Dopo la corsa notturna che precede la fuga della ragazza con GTO, il pilota dice al meccanico che l’auto è andata abbastanza bene, anche se le ruote avevano pattinato un po’ durante l’accelerazione. Glielo dice così, senza enfasi, fa parte della routine del loro rapporto: dopo ogni corsa il pilota indica al meccanico quali sono i pregi e soprattutto i difetti riscontrati, così che quello possa intervenire prima della corsa successiva. Poi viene l’ultima corsa del film, forse l’ultima in assoluto, come potrebbe farci capire l’autocombustione in presa diretta, davanti ai nostri occhi, della pellicola. E si potrebbe ripensare a quelle ruote che pattinavano “un po’ (troppo)”, all’auto che sbanda, perde l’attrito sulla pista e salta via.

# Prova tu
Nel testo sul film, l'ultima frase descrive ciò che fa l'auto: elenca tutte queste azioni. Serve solo il testo, nessun'altra fonte.

[Descrizioni testuali dei punti chiave]
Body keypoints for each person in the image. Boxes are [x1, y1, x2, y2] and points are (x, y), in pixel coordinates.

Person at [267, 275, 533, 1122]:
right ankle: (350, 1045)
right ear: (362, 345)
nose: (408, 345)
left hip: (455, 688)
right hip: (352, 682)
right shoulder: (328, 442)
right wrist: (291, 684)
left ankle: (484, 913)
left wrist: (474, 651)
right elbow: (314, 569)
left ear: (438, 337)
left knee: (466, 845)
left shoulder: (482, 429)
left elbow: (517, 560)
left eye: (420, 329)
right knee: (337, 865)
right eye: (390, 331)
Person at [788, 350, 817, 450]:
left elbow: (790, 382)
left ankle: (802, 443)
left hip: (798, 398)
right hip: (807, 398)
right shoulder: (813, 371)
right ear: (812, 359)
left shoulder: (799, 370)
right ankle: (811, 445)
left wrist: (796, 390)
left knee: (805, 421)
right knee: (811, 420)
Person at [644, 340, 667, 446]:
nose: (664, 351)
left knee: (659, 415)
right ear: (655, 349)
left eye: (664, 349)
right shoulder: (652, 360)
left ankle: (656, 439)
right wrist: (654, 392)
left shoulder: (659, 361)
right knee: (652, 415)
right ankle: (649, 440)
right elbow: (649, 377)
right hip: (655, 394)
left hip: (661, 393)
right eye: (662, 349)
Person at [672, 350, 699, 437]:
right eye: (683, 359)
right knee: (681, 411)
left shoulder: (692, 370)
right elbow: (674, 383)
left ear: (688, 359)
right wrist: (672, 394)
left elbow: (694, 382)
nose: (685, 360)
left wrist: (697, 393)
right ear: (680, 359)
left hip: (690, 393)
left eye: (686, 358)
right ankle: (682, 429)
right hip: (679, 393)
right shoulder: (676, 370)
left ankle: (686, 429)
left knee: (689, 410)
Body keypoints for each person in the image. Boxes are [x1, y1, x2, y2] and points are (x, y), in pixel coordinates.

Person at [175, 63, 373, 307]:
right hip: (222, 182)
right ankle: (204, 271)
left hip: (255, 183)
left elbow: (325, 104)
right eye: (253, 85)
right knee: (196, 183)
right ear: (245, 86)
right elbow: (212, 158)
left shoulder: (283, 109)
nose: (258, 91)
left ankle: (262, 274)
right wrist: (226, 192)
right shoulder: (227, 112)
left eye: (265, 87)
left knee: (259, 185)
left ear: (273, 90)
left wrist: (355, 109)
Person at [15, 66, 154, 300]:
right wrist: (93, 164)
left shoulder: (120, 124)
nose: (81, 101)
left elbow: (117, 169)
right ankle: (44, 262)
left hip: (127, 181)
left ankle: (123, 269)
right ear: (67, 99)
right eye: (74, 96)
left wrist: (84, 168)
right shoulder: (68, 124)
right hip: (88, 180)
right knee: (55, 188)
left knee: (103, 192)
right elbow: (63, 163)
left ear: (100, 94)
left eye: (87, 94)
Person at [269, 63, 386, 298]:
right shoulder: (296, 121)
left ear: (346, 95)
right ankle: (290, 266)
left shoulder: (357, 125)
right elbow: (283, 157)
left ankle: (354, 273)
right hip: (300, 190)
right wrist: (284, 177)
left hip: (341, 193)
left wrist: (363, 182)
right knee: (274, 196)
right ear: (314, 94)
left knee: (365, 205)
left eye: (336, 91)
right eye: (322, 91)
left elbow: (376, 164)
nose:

# Spazio risposta
- sbanda
- perde l'attrito sulla pista
- salta via